• Directions:
Reproduce the records below exactly, but only between the lines holding "Рудбекия (мн)" and "Sementara itu, Founder", inclusive.

• Excerpted records:
--

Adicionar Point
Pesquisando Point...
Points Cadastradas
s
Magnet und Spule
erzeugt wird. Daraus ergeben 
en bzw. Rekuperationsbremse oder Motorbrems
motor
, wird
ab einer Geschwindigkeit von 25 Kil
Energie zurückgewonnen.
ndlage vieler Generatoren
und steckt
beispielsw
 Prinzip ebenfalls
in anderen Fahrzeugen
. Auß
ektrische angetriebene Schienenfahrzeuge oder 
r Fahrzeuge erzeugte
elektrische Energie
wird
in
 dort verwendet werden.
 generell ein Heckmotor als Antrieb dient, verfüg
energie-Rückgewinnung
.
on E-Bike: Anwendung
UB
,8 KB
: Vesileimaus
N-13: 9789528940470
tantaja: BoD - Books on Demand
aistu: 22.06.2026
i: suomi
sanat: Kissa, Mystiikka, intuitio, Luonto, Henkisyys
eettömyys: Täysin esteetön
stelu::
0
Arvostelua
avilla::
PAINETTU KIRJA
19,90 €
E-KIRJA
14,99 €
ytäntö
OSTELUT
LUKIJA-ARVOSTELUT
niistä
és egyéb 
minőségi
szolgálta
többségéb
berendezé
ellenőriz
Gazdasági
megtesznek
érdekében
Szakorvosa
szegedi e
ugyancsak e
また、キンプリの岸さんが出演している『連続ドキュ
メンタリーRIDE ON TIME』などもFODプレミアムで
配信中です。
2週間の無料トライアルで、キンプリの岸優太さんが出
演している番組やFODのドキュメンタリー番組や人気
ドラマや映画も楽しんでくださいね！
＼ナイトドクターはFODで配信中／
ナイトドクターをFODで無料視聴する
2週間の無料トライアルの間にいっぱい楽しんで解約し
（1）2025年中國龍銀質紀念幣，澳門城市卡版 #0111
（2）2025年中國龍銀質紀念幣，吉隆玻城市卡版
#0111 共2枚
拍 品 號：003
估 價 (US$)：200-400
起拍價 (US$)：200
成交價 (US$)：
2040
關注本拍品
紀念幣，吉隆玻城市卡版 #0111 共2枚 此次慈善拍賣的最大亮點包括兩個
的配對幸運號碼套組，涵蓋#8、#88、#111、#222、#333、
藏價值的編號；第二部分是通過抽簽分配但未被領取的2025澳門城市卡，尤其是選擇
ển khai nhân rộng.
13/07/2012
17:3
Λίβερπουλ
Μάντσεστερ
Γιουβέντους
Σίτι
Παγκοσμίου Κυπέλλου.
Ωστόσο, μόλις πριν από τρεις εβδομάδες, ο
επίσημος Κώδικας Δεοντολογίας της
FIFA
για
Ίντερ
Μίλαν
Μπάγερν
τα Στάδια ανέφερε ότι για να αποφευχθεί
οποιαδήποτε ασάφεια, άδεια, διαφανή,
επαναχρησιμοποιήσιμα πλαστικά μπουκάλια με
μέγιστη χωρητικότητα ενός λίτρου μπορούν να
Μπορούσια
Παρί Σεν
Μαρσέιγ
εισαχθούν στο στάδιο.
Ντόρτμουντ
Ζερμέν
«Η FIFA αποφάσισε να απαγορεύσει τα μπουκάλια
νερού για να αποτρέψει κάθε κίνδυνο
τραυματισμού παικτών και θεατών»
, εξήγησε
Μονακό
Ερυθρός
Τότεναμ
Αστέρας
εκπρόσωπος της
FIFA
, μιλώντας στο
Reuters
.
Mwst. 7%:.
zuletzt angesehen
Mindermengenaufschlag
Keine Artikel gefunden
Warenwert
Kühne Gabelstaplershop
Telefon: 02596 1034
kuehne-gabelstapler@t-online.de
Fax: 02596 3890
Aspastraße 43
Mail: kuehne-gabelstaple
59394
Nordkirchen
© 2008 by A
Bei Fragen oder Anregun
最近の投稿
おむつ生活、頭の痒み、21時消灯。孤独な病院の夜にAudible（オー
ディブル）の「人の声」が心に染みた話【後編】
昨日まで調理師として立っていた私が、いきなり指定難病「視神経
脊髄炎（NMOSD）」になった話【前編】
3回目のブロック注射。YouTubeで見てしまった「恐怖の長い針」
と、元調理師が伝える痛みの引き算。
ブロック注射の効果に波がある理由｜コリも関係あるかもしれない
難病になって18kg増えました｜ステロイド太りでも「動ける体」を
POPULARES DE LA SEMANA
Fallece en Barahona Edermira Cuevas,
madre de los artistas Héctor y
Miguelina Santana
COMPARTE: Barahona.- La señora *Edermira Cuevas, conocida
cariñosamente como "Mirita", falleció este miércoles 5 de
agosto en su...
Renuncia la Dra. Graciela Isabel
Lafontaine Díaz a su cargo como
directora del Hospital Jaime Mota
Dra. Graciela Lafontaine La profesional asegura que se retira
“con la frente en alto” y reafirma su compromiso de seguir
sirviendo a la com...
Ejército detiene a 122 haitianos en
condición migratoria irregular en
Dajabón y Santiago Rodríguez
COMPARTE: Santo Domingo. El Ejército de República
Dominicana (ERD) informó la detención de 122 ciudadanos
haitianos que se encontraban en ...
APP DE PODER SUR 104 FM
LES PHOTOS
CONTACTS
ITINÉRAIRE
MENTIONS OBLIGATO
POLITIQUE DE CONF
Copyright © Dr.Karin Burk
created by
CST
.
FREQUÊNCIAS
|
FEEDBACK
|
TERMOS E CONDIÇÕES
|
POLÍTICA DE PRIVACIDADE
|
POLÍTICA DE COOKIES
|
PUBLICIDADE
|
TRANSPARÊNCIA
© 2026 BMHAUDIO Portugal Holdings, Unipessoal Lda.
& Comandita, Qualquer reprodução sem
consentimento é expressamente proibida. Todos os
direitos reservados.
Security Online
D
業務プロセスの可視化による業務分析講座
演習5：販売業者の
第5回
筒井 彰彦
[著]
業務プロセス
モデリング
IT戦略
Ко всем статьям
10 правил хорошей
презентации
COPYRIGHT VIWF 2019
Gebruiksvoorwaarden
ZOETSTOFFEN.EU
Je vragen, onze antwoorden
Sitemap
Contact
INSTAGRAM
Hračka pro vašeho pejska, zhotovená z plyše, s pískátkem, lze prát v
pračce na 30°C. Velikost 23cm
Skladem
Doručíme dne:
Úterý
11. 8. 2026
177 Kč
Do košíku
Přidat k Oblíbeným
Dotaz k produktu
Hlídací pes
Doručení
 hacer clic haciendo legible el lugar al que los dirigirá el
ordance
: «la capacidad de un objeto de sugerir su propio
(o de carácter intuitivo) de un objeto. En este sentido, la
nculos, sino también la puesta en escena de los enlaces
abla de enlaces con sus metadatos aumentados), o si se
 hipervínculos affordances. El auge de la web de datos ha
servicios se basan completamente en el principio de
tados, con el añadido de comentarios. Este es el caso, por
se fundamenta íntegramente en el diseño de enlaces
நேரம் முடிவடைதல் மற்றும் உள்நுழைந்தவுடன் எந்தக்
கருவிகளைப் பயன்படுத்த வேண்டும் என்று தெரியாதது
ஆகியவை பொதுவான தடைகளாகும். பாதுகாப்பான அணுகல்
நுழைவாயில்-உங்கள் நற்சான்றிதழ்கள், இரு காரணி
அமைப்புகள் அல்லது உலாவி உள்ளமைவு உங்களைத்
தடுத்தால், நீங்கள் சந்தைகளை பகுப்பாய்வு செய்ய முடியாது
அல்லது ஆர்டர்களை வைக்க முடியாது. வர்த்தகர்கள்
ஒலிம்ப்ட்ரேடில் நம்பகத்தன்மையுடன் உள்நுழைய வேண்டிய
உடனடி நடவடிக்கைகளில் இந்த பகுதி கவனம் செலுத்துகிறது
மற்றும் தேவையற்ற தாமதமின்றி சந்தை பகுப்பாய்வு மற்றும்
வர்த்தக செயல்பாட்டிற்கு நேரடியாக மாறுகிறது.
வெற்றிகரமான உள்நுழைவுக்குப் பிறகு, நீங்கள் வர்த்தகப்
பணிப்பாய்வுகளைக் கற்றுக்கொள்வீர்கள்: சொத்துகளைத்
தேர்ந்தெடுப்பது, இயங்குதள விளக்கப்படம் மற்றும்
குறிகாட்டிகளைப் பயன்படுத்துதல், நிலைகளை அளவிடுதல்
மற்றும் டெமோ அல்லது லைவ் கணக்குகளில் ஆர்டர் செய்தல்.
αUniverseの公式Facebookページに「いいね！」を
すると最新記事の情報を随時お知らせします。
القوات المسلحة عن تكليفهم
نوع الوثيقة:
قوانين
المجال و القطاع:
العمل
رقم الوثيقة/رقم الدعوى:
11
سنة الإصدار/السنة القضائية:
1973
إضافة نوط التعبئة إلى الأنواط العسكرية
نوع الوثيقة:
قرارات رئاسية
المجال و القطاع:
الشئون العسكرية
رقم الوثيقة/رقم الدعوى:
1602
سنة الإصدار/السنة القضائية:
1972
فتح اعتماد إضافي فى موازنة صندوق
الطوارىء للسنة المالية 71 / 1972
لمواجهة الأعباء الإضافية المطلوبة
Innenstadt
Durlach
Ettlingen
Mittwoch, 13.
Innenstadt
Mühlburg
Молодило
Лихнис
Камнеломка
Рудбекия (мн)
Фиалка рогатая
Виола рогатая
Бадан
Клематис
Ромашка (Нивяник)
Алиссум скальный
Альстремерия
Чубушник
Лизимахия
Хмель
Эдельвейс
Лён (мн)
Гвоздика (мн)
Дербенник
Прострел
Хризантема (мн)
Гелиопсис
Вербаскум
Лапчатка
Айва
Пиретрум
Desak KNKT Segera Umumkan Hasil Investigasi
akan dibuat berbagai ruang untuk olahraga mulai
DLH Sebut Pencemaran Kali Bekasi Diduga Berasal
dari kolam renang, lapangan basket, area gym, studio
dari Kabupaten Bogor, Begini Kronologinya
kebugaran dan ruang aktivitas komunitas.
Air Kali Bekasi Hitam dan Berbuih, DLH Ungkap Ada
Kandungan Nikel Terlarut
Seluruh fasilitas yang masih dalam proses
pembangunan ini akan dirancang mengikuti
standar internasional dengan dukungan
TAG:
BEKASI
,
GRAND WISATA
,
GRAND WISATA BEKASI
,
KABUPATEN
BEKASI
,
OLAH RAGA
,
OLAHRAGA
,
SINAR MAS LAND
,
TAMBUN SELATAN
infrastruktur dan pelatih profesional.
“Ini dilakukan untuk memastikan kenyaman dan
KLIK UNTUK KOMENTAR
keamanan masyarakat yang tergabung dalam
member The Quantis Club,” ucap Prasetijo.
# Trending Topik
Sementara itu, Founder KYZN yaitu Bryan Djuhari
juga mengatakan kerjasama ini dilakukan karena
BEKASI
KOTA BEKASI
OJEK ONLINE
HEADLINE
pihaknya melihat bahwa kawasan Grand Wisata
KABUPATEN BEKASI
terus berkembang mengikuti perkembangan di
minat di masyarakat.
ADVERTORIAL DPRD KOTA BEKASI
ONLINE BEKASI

--

• Expected answer:
Рудбекия (мн)
Фиалка рогатая
Виола рогатая
Бадан
Клематис
Ромашка (Нивяник)
Алиссум скальный
Альстремерия
Чубушник
Лизимахия
Хмель
Эдельвейс
Лён (мн)
Гвоздика (мн)
Дербенник
Прострел
Хризантема (мн)
Гелиопсис
Вербаскум
Лапчатка
Айва
Пиретрум
Desak KNKT Segera Umumkan Hasil Investigasi
akan dibuat berbagai ruang untuk olahraga mulai
DLH Sebut Pencemaran Kali Bekasi Diduga Berasal
dari kolam renang, lapangan basket, area gym, studio
dari Kabupaten Bogor, Begini Kronologinya
kebugaran dan ruang aktivitas komunitas.
Air Kali Bekasi Hitam dan Berbuih, DLH Ungkap Ada
Kandungan Nikel Terlarut
Seluruh fasilitas yang masih dalam proses
pembangunan ini akan dirancang mengikuti
standar internasional dengan dukungan
TAG:
BEKASI
,
GRAND WISATA
,
GRAND WISATA BEKASI
,
KABUPATEN
BEKASI
,
OLAH RAGA
,
OLAHRAGA
,
SINAR MAS LAND
,
TAMBUN SELATAN
infrastruktur dan pelatih profesional.
“Ini dilakukan untuk memastikan kenyaman dan
KLIK UNTUK KOMENTAR
keamanan masyarakat yang tergabung dalam
member The Quantis Club,” ucap Prasetijo.
# Trending Topik
Sementara itu, Founder KYZN yaitu Bryan Djuhari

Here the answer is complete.